● DOCUMENT SEGMENT:

# # # #

In past experiments, researchers' attempts at reproducing the symptoms
of Parkinson's disease in animal models have involved cutting the
spinal cord in cats and monkeys. This extreme and brutal surgery
caused exaggerated stepping movements in the experimental animals,
intended to resemble the jerky movements of Parkinson's sufferers.
This mimicry, however, was merely superficial since it bore no similarity
to the underlying disease mechanism.
In a series of recent experiments on macaque monkeys, Oxford researchers
implanted electrodes and thin steel tubes deep in the brain. It
is a procedure which involves "substantial suffering" but which
is nonetheless routinely carried out on millions of laboratory animals.

# # # #

Saved data entries:
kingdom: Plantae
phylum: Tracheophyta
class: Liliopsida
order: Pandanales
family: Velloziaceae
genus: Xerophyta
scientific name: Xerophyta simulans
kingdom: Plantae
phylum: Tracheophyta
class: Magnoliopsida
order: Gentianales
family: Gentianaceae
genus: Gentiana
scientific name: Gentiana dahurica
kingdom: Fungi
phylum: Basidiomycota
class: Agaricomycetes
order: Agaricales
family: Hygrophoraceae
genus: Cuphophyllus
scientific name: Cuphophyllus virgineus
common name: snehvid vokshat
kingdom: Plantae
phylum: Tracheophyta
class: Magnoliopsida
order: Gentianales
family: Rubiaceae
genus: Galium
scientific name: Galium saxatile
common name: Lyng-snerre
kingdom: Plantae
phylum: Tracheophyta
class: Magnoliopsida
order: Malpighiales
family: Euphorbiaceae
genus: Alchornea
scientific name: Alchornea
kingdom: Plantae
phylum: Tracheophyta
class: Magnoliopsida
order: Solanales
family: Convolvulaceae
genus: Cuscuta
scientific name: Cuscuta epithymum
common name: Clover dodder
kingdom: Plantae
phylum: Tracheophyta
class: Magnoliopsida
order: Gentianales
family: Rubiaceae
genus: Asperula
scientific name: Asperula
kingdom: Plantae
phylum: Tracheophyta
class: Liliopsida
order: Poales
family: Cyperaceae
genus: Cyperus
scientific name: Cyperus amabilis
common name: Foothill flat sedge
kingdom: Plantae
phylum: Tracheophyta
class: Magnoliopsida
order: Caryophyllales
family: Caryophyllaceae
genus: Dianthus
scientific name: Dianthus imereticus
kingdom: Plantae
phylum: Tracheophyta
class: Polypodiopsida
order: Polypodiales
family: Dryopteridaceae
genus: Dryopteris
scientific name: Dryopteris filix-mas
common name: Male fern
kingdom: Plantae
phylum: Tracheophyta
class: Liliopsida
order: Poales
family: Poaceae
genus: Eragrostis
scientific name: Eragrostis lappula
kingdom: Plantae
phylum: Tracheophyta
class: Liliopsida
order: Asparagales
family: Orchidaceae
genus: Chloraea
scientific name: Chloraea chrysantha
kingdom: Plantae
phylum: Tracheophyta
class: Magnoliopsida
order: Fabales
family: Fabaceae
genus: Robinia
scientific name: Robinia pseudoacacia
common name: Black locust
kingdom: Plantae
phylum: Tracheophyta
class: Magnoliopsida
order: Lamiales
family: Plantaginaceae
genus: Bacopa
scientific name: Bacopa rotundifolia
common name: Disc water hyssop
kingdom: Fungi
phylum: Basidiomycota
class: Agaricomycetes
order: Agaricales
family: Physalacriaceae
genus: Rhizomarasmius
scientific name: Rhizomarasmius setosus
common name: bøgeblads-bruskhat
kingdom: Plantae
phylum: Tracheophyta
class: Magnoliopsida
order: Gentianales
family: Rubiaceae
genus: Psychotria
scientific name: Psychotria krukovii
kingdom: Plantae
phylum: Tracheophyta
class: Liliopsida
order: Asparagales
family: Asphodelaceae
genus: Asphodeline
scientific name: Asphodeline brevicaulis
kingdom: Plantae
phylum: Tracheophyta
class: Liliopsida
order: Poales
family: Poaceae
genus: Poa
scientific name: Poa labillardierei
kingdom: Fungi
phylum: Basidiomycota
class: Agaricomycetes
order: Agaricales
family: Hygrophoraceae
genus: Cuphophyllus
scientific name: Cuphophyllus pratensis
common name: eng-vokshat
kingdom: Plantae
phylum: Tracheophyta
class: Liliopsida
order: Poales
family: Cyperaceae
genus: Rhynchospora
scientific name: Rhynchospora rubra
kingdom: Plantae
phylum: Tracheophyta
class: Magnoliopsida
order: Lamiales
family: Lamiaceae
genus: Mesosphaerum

# # # #

● WORK TASK: In the Parkinson's disease research passage, what did the Oxford researchers implant deep in the brains of macaque monkeys?

● EXPECTED OUTPUT: Electrodes and thin steel tubes.